Average Search Depths reached for Mid Game positions for moves 10. - 25.

Another fact is that the diversity within the population decreased. This could be seen with an increasing probabilities for draws and also that the games played in the tournament took longer.


Non-Draw Percentage of Games

Finally I measured the real playing strength of the engines after each 100 generations. Here I played an engine with the current state of the evolution against the base version with the original weights. Both engines used an identical evaluation and only differed in the values of the search parameters. The evolution improved the playing strength very rapidly at first. In later generations it went in and out of local optima.


It looks like the generation #1100 were I stopped the evolution is not the strongest one. The global peak was probably reached around generation #900. ("probably" because those data points have an error bar of about -20/+20 ELO).

Next steps: I will optimize the parameter set using the results from the first run. Some features are over determined and some others are under determined, so this requires some adjustments. I will further try to remove some randomness by modifying the fitness function a bit.

And then give it another run. 

Saturday, May 4, 2013

To Null Move or not to Null Move

 
After tuning the evaluation weights I'm currently using a PBIL based evolution to tune the parameters within the search framework of iCE. It includes control parameters for Extensions, Futility Pruning, LMR, IID, Delta Pruning, Lazy Eval and of course Null Move.

Part of the genom is a bit for most features that allows the evolution to disable a feature or restrict it to PV or None PV nodes.




The evolution is still running but is already pretty converged. During the course of the run I realized that the evolution is unsure whether the Null Move should be performed always or restricted to Non PV nodes. This comes a bit as a surprise because I never considered null moving in a PV node even theoretical sound (I just included the bit in the genom for completeness).

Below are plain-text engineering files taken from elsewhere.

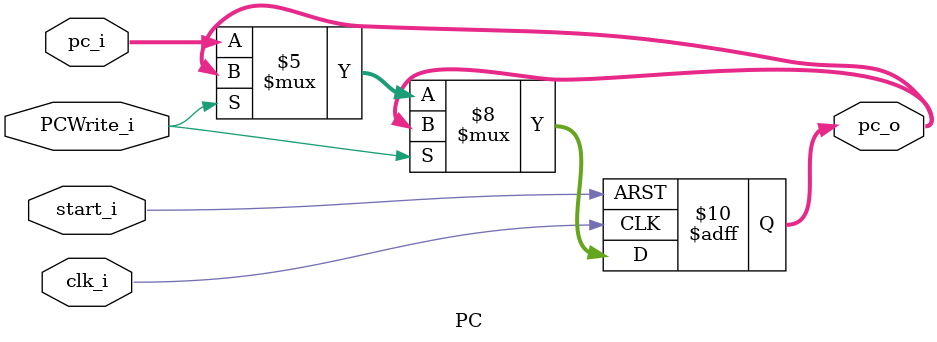
<source format=v>
module PC
(
    clk_i,
    start_i,
    PCWrite_i,
    pc_i,
    pc_o
);

// Ports
input               clk_i, PCWrite_i;
input               start_i;
input   [31:0]      pc_i;
output  [31:0]      pc_o;

// Wires & Registers
reg     [31:0]      pc_o;


always@(negedge clk_i or negedge start_i) begin

    if(~start_i) begin
        pc_o <= 32'b0;
    end
    else if(PCWrite_i == 1)
        pc_o <= pc_o; //stall
    else if(PCWrite_i == 0)  begin
        pc_o <= pc_i;
    end
    
end

endmodule

</source>
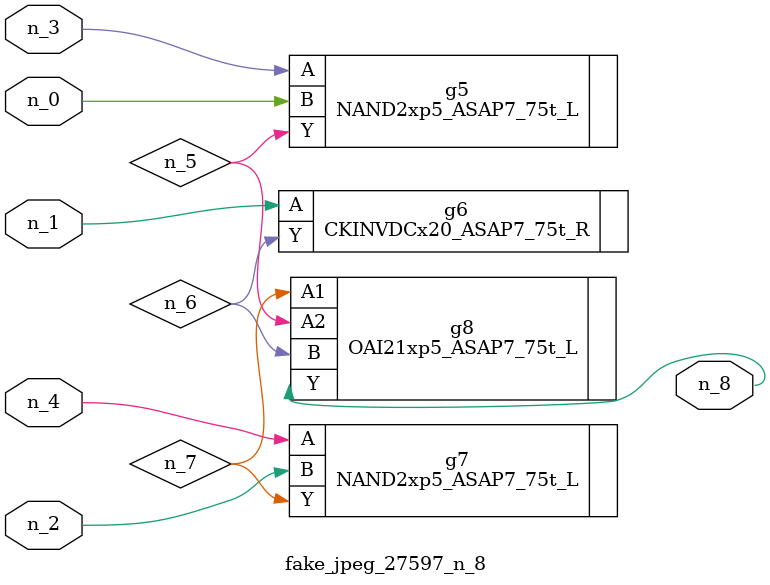
<source format=v>
module fake_jpeg_27597_n_8 (n_3, n_2, n_1, n_0, n_4, n_8);

input n_3;
input n_2;
input n_1;
input n_0;
input n_4;

output n_8;

wire n_6;
wire n_5;
wire n_7;

NAND2xp5_ASAP7_75t_L g5 ( 
.A(n_3),
.B(n_0),
.Y(n_5)
);

CKINVDCx20_ASAP7_75t_R g6 ( 
.A(n_1),
.Y(n_6)
);

NAND2xp5_ASAP7_75t_L g7 ( 
.A(n_4),
.B(n_2),
.Y(n_7)
);

OAI21xp5_ASAP7_75t_L g8 ( 
.A1(n_7),
.A2(n_5),
.B(n_6),
.Y(n_8)
);


endmodule
</source>
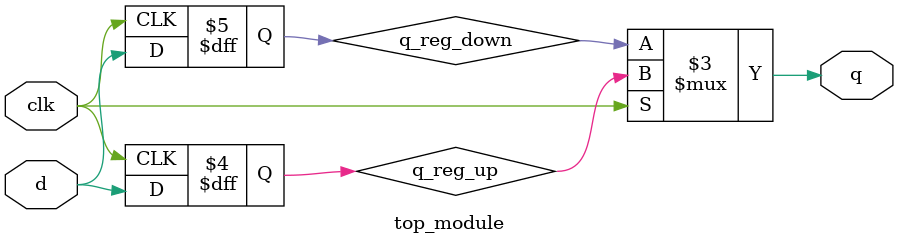
<source format=v>
module top_module (
    input clk,
    input d,
    output q
);
reg q_reg_up;
reg q_reg_down;


always @(negedge clk)begin
    q_reg_down <= d;
end

always @(posedge clk) begin
    q_reg_up <= d;
end


assign q = clk ? q_reg_up : q_reg_down;
endmodule
</source>
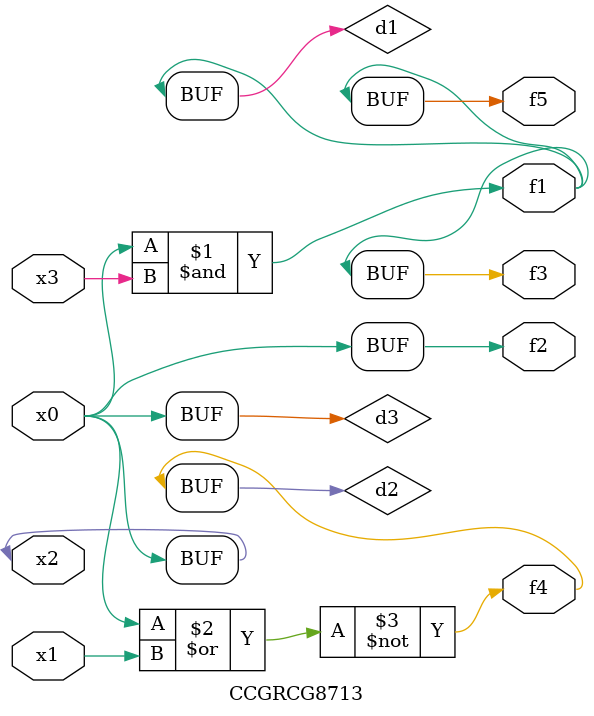
<source format=v>
module CCGRCG8713(
	input x0, x1, x2, x3,
	output f1, f2, f3, f4, f5
);

	wire d1, d2, d3;

	and (d1, x2, x3);
	nor (d2, x0, x1);
	buf (d3, x0, x2);
	assign f1 = d1;
	assign f2 = d3;
	assign f3 = d1;
	assign f4 = d2;
	assign f5 = d1;
endmodule

</source>
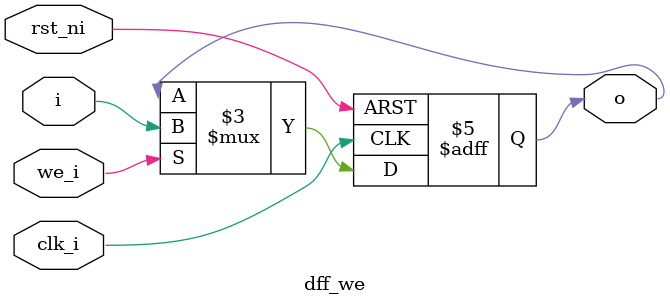
<source format=v>
module dff_we #(
    parameter Width = 1
) (
    input clk_i,
    input rst_ni,
    input we_i,
    input [Width-1 : 0] i,
    output reg [Width-1 : 0] o
);

  always @(posedge clk_i or negedge rst_ni) begin
    if (!rst_ni) begin
      o <= 0;
    end else if (we_i) begin
      o <= i;
    end
  end
endmodule

</source>
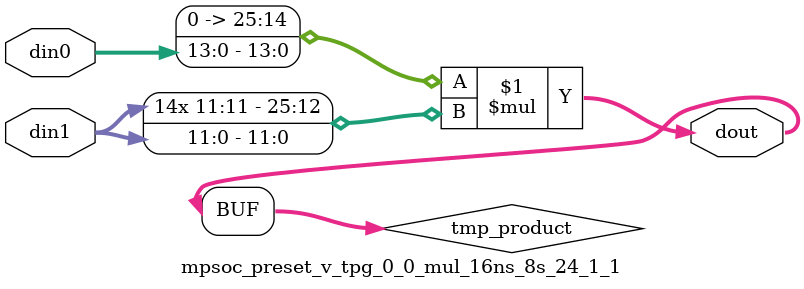
<source format=v>

`timescale 1 ns / 1 ps

  module mpsoc_preset_v_tpg_0_0_mul_16ns_8s_24_1_1(din0, din1, dout);
parameter ID = 1;
parameter NUM_STAGE = 0;
parameter din0_WIDTH = 14;
parameter din1_WIDTH = 12;
parameter dout_WIDTH = 26;

input [din0_WIDTH - 1 : 0] din0; 
input [din1_WIDTH - 1 : 0] din1; 
output [dout_WIDTH - 1 : 0] dout;

wire signed [dout_WIDTH - 1 : 0] tmp_product;











assign tmp_product = $signed({1'b0, din0}) * $signed(din1);










assign dout = tmp_product;







endmodule

</source>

I checked a few other engines including stockfish and crafty and although crafty is using null move extensively it excludes it in PV nodes. The only engine that seems to do it is Texel


In a PVS framework PV nodes are rather rare, so it might make little difference whether Null Moves are used here or not. Maybe this is the reason the evolution has a hard time to converge this bit. But I'm still wondering whether it breaks something if used. A PV that contains illegal moves is surely questionable.

If the final genom has it on, I will probably have to spend some additional asserts in the framework.

How are others approaching that ?

Followup: 

I performed a test of the final genom with and without null moving in PV and it made almost no difference. Therefore the evolution was not able to converge that. The one that used null move in PV nodes performed 4 ELO better but well within the error bar. So for the moment I will disable it.